> _Task prompt_:
Every record here needs to be duplicated exactly.

> _Exercise data_:
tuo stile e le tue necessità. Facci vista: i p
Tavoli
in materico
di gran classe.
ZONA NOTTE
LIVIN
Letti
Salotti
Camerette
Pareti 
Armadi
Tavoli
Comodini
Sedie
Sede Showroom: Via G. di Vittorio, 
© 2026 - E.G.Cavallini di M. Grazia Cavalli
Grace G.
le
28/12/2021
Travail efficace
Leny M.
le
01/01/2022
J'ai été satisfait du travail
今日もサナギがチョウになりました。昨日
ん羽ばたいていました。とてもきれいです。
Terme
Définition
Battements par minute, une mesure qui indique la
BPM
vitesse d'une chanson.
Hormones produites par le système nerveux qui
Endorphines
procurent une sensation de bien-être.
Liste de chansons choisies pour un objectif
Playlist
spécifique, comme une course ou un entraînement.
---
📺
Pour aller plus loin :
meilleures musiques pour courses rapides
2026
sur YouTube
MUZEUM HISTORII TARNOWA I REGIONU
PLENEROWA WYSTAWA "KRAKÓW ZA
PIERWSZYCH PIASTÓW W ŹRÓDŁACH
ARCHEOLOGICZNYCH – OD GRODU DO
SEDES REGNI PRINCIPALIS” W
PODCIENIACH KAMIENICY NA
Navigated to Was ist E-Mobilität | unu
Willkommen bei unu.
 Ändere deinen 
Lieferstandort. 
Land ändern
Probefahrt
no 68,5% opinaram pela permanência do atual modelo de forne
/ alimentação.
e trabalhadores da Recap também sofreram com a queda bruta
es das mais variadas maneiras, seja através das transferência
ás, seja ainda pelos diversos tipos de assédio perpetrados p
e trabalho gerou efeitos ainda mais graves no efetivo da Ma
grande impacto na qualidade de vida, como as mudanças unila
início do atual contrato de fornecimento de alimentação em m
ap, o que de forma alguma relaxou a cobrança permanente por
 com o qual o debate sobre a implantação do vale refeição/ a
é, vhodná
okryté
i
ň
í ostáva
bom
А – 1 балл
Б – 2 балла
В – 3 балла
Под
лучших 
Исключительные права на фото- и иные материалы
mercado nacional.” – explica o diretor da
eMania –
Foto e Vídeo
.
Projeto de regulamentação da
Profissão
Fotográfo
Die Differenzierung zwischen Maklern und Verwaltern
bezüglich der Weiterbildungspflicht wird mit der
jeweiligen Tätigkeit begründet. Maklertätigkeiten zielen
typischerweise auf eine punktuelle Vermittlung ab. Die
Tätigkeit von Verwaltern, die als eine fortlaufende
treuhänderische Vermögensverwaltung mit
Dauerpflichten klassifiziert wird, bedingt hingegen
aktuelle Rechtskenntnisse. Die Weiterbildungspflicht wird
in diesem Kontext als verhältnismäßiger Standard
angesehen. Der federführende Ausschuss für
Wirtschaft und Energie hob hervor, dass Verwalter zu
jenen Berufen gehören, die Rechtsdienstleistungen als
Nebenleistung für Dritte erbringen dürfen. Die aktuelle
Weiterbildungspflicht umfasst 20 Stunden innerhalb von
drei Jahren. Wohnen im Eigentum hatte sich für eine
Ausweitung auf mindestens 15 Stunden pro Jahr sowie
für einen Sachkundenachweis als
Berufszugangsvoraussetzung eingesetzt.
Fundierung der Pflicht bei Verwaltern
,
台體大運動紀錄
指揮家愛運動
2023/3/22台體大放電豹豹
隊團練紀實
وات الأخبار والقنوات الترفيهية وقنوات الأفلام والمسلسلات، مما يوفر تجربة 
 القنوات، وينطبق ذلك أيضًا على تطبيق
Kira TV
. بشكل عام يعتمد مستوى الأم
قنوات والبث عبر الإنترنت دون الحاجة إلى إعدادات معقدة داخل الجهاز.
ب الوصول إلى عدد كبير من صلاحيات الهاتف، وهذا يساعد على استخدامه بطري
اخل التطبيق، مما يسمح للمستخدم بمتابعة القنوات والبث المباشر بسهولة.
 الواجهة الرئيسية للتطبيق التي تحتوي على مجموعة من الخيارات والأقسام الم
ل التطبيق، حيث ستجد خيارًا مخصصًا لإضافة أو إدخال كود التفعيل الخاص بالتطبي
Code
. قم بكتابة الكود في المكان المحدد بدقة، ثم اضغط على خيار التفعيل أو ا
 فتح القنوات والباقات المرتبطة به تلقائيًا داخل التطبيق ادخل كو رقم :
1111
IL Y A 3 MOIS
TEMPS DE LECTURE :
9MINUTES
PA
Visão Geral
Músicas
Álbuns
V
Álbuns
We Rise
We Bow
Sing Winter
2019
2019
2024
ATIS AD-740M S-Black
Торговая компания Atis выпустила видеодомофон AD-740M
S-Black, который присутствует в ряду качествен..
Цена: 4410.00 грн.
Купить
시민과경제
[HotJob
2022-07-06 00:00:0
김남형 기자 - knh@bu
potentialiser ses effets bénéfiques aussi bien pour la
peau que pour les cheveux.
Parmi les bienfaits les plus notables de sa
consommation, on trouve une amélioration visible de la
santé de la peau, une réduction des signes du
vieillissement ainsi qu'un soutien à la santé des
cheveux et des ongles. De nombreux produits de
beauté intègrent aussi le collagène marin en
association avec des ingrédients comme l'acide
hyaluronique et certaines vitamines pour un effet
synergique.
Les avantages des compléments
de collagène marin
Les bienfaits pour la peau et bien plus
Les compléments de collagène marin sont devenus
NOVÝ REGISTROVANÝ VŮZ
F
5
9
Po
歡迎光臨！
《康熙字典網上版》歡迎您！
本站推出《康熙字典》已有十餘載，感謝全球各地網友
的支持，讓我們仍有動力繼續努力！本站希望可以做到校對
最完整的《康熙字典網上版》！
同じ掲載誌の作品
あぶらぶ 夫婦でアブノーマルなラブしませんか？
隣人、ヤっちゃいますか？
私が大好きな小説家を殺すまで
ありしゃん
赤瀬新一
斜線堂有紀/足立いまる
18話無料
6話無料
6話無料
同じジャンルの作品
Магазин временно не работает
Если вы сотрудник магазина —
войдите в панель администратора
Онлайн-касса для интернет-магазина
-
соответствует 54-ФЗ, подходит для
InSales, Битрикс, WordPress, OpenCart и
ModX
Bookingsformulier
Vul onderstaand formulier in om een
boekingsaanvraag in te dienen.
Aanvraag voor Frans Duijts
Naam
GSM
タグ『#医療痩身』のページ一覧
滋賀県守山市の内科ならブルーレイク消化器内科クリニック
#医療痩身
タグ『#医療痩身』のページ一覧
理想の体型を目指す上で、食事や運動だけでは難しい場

> _Your solution_:
tuo stile e le tue necessità. Facci vista: i p
Tavoli
in materico
di gran classe.
ZONA NOTTE
LIVIN
Letti
Salotti
Camerette
Pareti 
Armadi
Tavoli
Comodini
Sedie
Sede Showroom: Via G. di Vittorio, 
© 2026 - E.G.Cavallini di M. Grazia Cavalli
Grace G.
le
28/12/2021
Travail efficace
Leny M.
le
01/01/2022
J'ai été satisfait du travail
今日もサナギがチョウになりました。昨日
ん羽ばたいていました。とてもきれいです。
Terme
Définition
Battements par minute, une mesure qui indique la
BPM
vitesse d'une chanson.
Hormones produites par le système nerveux qui
Endorphines
procurent une sensation de bien-être.
Liste de chansons choisies pour un objectif
Playlist
spécifique, comme une course ou un entraînement.
---
📺
Pour aller plus loin :
meilleures musiques pour courses rapides
2026
sur YouTube
MUZEUM HISTORII TARNOWA I REGIONU
PLENEROWA WYSTAWA "KRAKÓW ZA
PIERWSZYCH PIASTÓW W ŹRÓDŁACH
ARCHEOLOGICZNYCH – OD GRODU DO
SEDES REGNI PRINCIPALIS” W
PODCIENIACH KAMIENICY NA
Navigated to Was ist E-Mobilität | unu
Willkommen bei unu.
 Ändere deinen 
Lieferstandort. 
Land ändern
Probefahrt
no 68,5% opinaram pela permanência do atual modelo de forne
/ alimentação.
e trabalhadores da Recap também sofreram com a queda bruta
es das mais variadas maneiras, seja através das transferência
ás, seja ainda pelos diversos tipos de assédio perpetrados p
e trabalho gerou efeitos ainda mais graves no efetivo da Ma
grande impacto na qualidade de vida, como as mudanças unila
início do atual contrato de fornecimento de alimentação em m
ap, o que de forma alguma relaxou a cobrança permanente por
 com o qual o debate sobre a implantação do vale refeição/ a
é, vhodná
okryté
i
ň
í ostáva
bom
А – 1 балл
Б – 2 балла
В – 3 балла
Под
лучших 
Исключительные права на фото- и иные материалы
mercado nacional.” – explica o diretor da
eMania –
Foto e Vídeo
.
Projeto de regulamentação da
Profissão
Fotográfo
Die Differenzierung zwischen Maklern und Verwaltern
bezüglich der Weiterbildungspflicht wird mit der
jeweiligen Tätigkeit begründet. Maklertätigkeiten zielen
typischerweise auf eine punktuelle Vermittlung ab. Die
Tätigkeit von Verwaltern, die als eine fortlaufende
treuhänderische Vermögensverwaltung mit
Dauerpflichten klassifiziert wird, bedingt hingegen
aktuelle Rechtskenntnisse. Die Weiterbildungspflicht wird
in diesem Kontext als verhältnismäßiger Standard
angesehen. Der federführende Ausschuss für
Wirtschaft und Energie hob hervor, dass Verwalter zu
jenen Berufen gehören, die Rechtsdienstleistungen als
Nebenleistung für Dritte erbringen dürfen. Die aktuelle
Weiterbildungspflicht umfasst 20 Stunden innerhalb von
drei Jahren. Wohnen im Eigentum hatte sich für eine
Ausweitung auf mindestens 15 Stunden pro Jahr sowie
für einen Sachkundenachweis als
Berufszugangsvoraussetzung eingesetzt.
Fundierung der Pflicht bei Verwaltern
,
台體大運動紀錄
指揮家愛運動
2023/3/22台體大放電豹豹
隊團練紀實
وات الأخبار والقنوات الترفيهية وقنوات الأفلام والمسلسلات، مما يوفر تجربة 
 القنوات، وينطبق ذلك أيضًا على تطبيق
Kira TV
. بشكل عام يعتمد مستوى الأم
قنوات والبث عبر الإنترنت دون الحاجة إلى إعدادات معقدة داخل الجهاز.
ب الوصول إلى عدد كبير من صلاحيات الهاتف، وهذا يساعد على استخدامه بطري
اخل التطبيق، مما يسمح للمستخدم بمتابعة القنوات والبث المباشر بسهولة.
 الواجهة الرئيسية للتطبيق التي تحتوي على مجموعة من الخيارات والأقسام الم
ل التطبيق، حيث ستجد خيارًا مخصصًا لإضافة أو إدخال كود التفعيل الخاص بالتطبي
Code
. قم بكتابة الكود في المكان المحدد بدقة، ثم اضغط على خيار التفعيل أو ا
 فتح القنوات والباقات المرتبطة به تلقائيًا داخل التطبيق ادخل كو رقم :
1111
IL Y A 3 MOIS
TEMPS DE LECTURE :
9MINUTES
PA
Visão Geral
Músicas
Álbuns
V
Álbuns
We Rise
We Bow
Sing Winter
2019
2019
2024
ATIS AD-740M S-Black
Торговая компания Atis выпустила видеодомофон AD-740M
S-Black, который присутствует в ряду качествен..
Цена: 4410.00 грн.
Купить
시민과경제
[HotJob
2022-07-06 00:00:0
김남형 기자 - knh@bu
potentialiser ses effets bénéfiques aussi bien pour la
peau que pour les cheveux.
Parmi les bienfaits les plus notables de sa
consommation, on trouve une amélioration visible de la
santé de la peau, une réduction des signes du
vieillissement ainsi qu'un soutien à la santé des
cheveux et des ongles. De nombreux produits de
beauté intègrent aussi le collagène marin en
association avec des ingrédients comme l'acide
hyaluronique et certaines vitamines pour un effet
synergique.
Les avantages des compléments
de collagène marin
Les bienfaits pour la peau et bien plus
Les compléments de collagène marin sont devenus
NOVÝ REGISTROVANÝ VŮZ
F
5
9
Po
歡迎光臨！
《康熙字典網上版》歡迎您！
本站推出《康熙字典》已有十餘載，感謝全球各地網友
的支持，讓我們仍有動力繼續努力！本站希望可以做到校對
最完整的《康熙字典網上版》！
同じ掲載誌の作品
あぶらぶ 夫婦でアブノーマルなラブしませんか？
隣人、ヤっちゃいますか？
私が大好きな小説家を殺すまで
ありしゃん
赤瀬新一
斜線堂有紀/足立いまる
18話無料
6話無料
6話無料
同じジャンルの作品
Магазин временно не работает
Если вы сотрудник магазина —
войдите в панель администратора
Онлайн-касса для интернет-магазина
-
соответствует 54-ФЗ, подходит для
InSales, Битрикс, WordPress, OpenCart и
ModX
Bookingsformulier
Vul onderstaand formulier in om een
boekingsaanvraag in te dienen.
Aanvraag voor Frans Duijts
Naam
GSM
タグ『#医療痩身』のページ一覧
滋賀県守山市の内科ならブルーレイク消化器内科クリニック
#医療痩身
タグ『#医療痩身』のページ一覧
理想の体型を目指す上で、食事や運動だけでは難しい場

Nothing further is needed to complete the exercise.